>>>>>

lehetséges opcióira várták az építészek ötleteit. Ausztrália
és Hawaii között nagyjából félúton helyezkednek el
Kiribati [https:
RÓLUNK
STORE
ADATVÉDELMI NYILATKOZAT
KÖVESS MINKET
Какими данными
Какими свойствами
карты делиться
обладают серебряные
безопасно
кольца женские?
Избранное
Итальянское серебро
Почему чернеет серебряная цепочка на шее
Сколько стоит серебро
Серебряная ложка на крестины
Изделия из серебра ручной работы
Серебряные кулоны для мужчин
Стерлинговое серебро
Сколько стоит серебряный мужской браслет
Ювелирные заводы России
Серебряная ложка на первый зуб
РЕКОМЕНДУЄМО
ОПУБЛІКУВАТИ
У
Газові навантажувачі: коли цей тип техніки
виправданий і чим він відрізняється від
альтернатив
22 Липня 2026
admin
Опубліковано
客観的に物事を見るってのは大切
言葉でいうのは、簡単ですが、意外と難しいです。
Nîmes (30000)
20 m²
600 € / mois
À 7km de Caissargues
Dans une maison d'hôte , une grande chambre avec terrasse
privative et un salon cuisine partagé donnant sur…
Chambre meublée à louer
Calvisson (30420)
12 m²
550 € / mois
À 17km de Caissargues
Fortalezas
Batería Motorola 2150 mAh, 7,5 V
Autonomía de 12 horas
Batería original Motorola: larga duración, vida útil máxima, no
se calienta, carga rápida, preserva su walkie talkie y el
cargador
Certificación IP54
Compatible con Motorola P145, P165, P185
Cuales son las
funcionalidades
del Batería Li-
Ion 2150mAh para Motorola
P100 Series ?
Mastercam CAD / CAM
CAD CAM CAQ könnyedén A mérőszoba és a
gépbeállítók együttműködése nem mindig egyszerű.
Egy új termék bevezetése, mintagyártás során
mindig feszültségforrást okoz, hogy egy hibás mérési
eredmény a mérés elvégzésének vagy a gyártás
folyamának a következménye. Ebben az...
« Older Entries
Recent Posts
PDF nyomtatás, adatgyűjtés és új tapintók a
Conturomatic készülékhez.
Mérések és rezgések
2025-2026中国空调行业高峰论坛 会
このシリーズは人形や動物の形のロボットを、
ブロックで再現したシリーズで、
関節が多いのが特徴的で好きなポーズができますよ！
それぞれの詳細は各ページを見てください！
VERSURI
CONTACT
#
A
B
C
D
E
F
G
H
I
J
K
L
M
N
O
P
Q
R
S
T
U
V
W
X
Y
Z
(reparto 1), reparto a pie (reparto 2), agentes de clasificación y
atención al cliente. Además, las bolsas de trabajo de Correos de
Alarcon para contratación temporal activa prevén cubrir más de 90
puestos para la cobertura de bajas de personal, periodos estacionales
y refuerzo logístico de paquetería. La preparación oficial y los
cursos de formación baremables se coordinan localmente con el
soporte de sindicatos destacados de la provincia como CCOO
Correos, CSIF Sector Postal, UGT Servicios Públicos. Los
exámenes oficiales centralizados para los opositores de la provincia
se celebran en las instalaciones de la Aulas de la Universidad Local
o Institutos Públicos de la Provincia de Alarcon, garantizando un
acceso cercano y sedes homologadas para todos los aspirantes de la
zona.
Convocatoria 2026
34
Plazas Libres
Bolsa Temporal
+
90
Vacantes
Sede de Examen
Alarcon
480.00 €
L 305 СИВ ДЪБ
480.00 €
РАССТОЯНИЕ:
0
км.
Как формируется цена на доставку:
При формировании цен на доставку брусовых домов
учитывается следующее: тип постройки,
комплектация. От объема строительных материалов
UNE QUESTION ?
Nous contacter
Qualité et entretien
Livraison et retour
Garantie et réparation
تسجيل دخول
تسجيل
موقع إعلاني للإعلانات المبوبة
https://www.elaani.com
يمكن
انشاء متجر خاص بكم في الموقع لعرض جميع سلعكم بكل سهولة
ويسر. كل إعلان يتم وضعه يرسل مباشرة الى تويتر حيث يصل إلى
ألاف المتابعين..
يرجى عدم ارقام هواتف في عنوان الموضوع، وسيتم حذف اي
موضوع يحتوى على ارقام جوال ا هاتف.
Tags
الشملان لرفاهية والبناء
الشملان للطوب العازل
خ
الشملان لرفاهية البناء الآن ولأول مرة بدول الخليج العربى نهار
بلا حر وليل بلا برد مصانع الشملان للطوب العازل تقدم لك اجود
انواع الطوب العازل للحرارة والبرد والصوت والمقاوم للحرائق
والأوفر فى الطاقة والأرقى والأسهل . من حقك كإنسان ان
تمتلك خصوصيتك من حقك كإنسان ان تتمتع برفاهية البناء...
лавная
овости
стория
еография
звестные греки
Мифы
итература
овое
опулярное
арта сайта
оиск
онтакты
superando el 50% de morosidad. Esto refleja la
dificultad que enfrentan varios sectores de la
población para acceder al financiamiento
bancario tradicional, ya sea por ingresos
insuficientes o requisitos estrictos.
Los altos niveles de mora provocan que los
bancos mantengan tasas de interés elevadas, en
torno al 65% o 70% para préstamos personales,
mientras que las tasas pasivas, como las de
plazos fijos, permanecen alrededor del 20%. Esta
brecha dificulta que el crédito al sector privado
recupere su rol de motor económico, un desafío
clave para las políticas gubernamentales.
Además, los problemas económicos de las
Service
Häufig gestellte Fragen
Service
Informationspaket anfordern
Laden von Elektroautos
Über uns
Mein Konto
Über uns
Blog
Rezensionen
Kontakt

<<<<<

From the listing above, copy out each line where the word "Сколько" appears.

Solution for this problem:
Сколько стоит серебро
Сколько стоит серебряный мужской браслет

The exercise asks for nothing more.